Xcel Energy is considering up to eight projects involving "green" hydrogen, a much talked about but still nascent form of clean energy.
The company already is undertaking a hydrogen pilot project at its Prairie Island nuclear power plant. During an earnings conference call Thursday, Xcel CEO Bob Frenzel said the company is "exploring five to eight additional greenfield and brownfield [hydrogen] projects."
The potential for a federal hydrogen production tax credit — currently part of a bill before Congress — would boost Xcel's hydrogen prospects, he added.
Xcel, Minnesota's largest electricity provider and its second biggest gas utility, posted flat earnings on Thursday, falling short of Wall Street forecasts.
Minneapolis-based Xcel Thursday reported profits of $609 million, or $1.13 a share, compared with $603 million, or $1.14 a share, in 2020's third quarter.

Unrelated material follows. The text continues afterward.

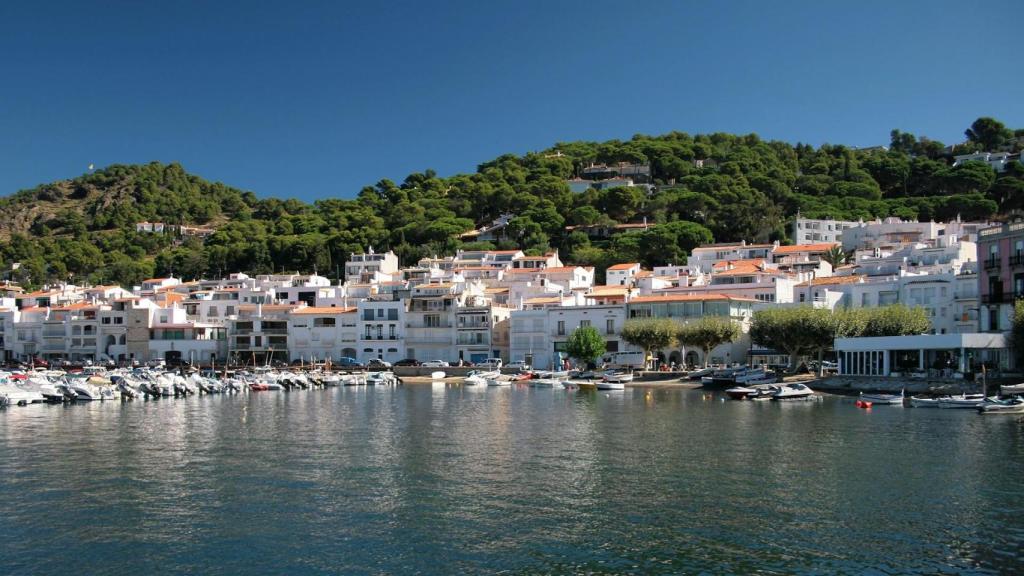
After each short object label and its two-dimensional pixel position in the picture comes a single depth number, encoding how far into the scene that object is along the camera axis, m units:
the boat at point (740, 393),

Analysts on average were anticipating earnings of $1.18 per share. Xcel's third quarter sales tallied sales of $3.47 billion, a bit higher than the $3.41 billion forecast by stock analysts.
Xcel's weaker-than-expected quarter appeared to be caused by lower sales in Colorado and the Southwest, combined with increased electric fuel and purchased power expenses.

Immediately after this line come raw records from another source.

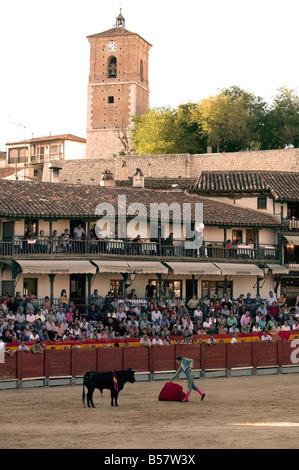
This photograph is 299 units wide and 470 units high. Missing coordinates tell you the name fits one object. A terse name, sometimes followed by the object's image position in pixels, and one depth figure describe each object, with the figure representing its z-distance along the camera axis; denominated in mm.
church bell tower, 90375
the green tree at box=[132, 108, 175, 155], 77250
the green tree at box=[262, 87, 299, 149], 74125
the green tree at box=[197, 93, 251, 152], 74062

Xcel's largest markets are Colorado and Minnesota, while it also operates in Texas, New Mexico, Wisconsin, the Dakotas and a small slice of Michigan's Upper Peninsula.
"On a longer term basis, they continue to be on the right path," said Michael Doyle, a stock analyst at Edward Jones. Xcel's stock closed Thursday at $64.37, up 98 cents or 1.6 %.

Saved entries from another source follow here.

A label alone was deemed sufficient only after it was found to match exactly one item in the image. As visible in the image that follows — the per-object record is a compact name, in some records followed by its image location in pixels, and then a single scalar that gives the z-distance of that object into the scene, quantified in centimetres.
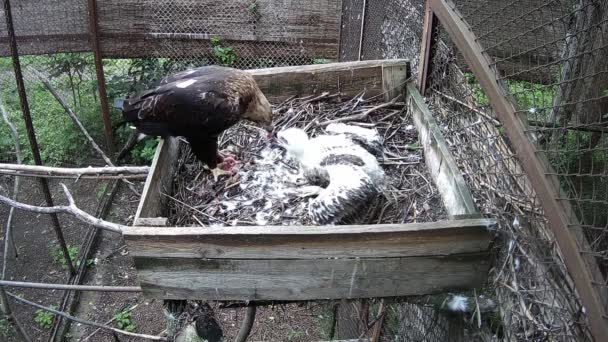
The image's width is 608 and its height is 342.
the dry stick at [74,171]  263
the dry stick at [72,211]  231
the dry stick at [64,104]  349
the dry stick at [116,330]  253
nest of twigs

Frenzel brought up Xcel's hydrogen plans while talking with stock analysts about the firm's long-term investment strategies. He gave no details about the projects.
Hydrogen, which is mostly produced with natural gas, currently has many industrial markets, including oil refining and fertilizer production. But it's also seen as a non-fossil fuel alternative to natural gas in heating systems — if so-called "green hydrogen" can be made affordably with renewable energy.
Xcel, aided by a $10.5 million federal grant, has a pilot project at Prairie Island. It will produce hydrogen by electrolysis, using steam from its nuclear power production.
In electrolysis, an electric current is used to separate water into its components of hydrogen and oxygen. Hydrogen electrolysis can also be conducted with renewable energy – notably wind in the Upper Midwest.
Hydrogen is a big topic in future clean energy scenarios; it could be used to replace natural gas for both heating and electricity generation. Xcel has plans for new two new natural gas-fired electricity plants in Minnesota that would also be fitted to burn hydrogen.
"Xcel has long been a leader in renewable energy, and we think the next stage of environmental investment is going be developing hydrogen on a large scale," said Travis Miller, an analyst at Morningstar.
Despite hydrogen's promise, there are major barriers to its adoption.
Producing green hydrogen now is far more expensive than conventional hydrogen manufacturing. And big investments would be needed to make the U.S. natural gas pipeline system amenable to large amounts of hydrogen.
Xcel on Thursday narrowed its full-year earnings per share outlook from a range $2.90 to $3, to a range of $2.94 to $2.98.
The company also initiated earnings guidance for 2022 of $3.10 to $3.20 per share, which it says is consistent with its 5 % to 7 % long-term earnings per-share growth.